Манкировать беседой со штабс-капитаном в следующей главе Печорину позволяет лишь то обстоятельство, что к этому времени он уже вышел в отставку.
Из той же путаницы берет начало твердое убеждение, что — «барской» культуры при социализме быть не могло; что те, кто мнили себя в это время «барами», на самом-то деле были просто выскочками «из грязи да в князи». И наоборот — после конца социализма возможно возрождение «легитимного дворянства».
В роскошном глянцевом журнале с типичным названием «Imperial Magazine» читаем статью «Старая аристократия в новом времени» о потомках графов и князей Голицыне, Бобринском, Глинке, Оболенском и других. Они уверены, что их возрождение не за горами. Например, В. Н. Оболенский считает, что «бизнесмены очень заинтересованы в контактах с нами», и хочет открыть аристократический клуб, «куда соберутся не только дворяне, но и крупные бизнесмены». И хотя очевидно, что это будет собрание псевдодворян без Двора и дворов вкупе с явными и тайными уголовниками, г-на Оболенского это ничуть не смущает.
Но вот почему бы не считать настоящим «барином» красного графа А. Н. Толстого, который до возвращения в СССР, скорее, был не самым известным писателем и не самым крупным журналистом и лишь в Стране Советов приобрел положение настоящего «барина»? Чем его жизнь, с размахом, с бешеными удовольствиями, о которых и по сей день вспоминают старые писатели и театралы, не была «барской»? Угождал режиму? Ну и что! Всякого дворянина Царь за ослушание мог послать хоть на Камчатку.
Почему не признать «барами» крупных и не очень начальников ГУЛАГа? В их полном подчинении находились миллионы людей, от их капризов зависели многие тысячи судеб. И как можно это сравнить, например, с положением дворянина Ивана Кузмича Миронова и его Василисы Егоровны: «Услыша, что у батюшки триста душ крестьян, «легко ли! — сказала она — ведь есть же на свете богатые люди! А у нас, мой батюшка, всего-то душ одна девка Палашка, да слава Богу, живем помаленьку»!
Очевидно, что понятия «барин» и «дворянин» не только отличаются друг от друга, но часто являются антонимами. И очевидно, что «барство» оказалось куда более живучим явлением — чем «дворянство». «Барство» осталось и тогда, когда «дворянство» как понятие государственной службы было истреблено в советском сознании и подменено внешними признаками красивой, богатой жизни. Но в то же время между этими понятиями существует какая-то глубокая связь, которая не позволяет так просто развести их в стороны.

- КОРОТКАЯ ЗАДАЧА A
Какой клуб, согласно фрагменту о барстве и дворянстве, хочет открыть В. Н. Оболенский?
- КОРОТКАЯ ЗАДАЧА B
Переведите на английский язык предложение из фрагмента о барстве и дворянстве: «Очевидно, что понятия «барин» и «дворянин» не только отличаются друг от друга, но часто являются антонимами».
- КОРОТКАЯ ЗАДАЧА C
Продолжите фрагмент о барстве и дворянстве, начав сразу после его последнего предложения.

- ИСХОДНЫЕ ДАННЫЕ
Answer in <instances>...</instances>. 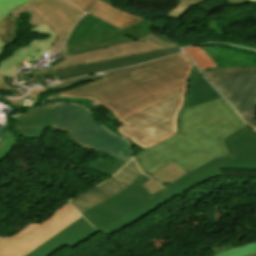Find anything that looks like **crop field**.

- ОТВЕТ A
Аристократический клуб, куда соберутся не только дворяне, но и крупные бизнесмены.

- ОТВЕТ B
It is obvious that the concepts of "barin" and "dvoryanin" not only differ from each other but are often antonyms.

- ОТВЕТ C
Умный и тонкий исследователь русской религиозности В. П. Рябушинский относит возникновение «барства» как особой культуры к XYII–XYIII вв., когда окончательно закрепились и привилегии дворянства: «Линия, отделявшая в России, начиная с первых годов 18 века, мужика от барина, была странная и извилистая, очень ясная при наглядном обозрении, трудно, иногда, объяснимая словесно и логично, особенно в дальнейшем.
Начитанный, богатый купец-старообрядец с бородой и в русском длиннополом платье, талантливый промышленник, хозяин для сотен, иногда тысяч, человек рабочего люда, и в то же время знаток древнего русского искусства, археолог, собиратель икон, книг, рукописей, разбирающийся в исторических и экономических вопросах, любящий свое дело, но полный и духовных запросов, такой человек был «мужик»; а мелкий канцелярист, выбритый, в западном камзоле, схвативший кое-какие верхушки образования, в сущности малокультурный, часто взяточник, хотя и по нужде, всех выше себя стоящих втайне критикующий, один из предков грядущего русского интеллигента, — это уже «барин» (Вл. Рябушинский. Старообрядчество и русское религиозное чувство, М. — Иерусалим, 1994).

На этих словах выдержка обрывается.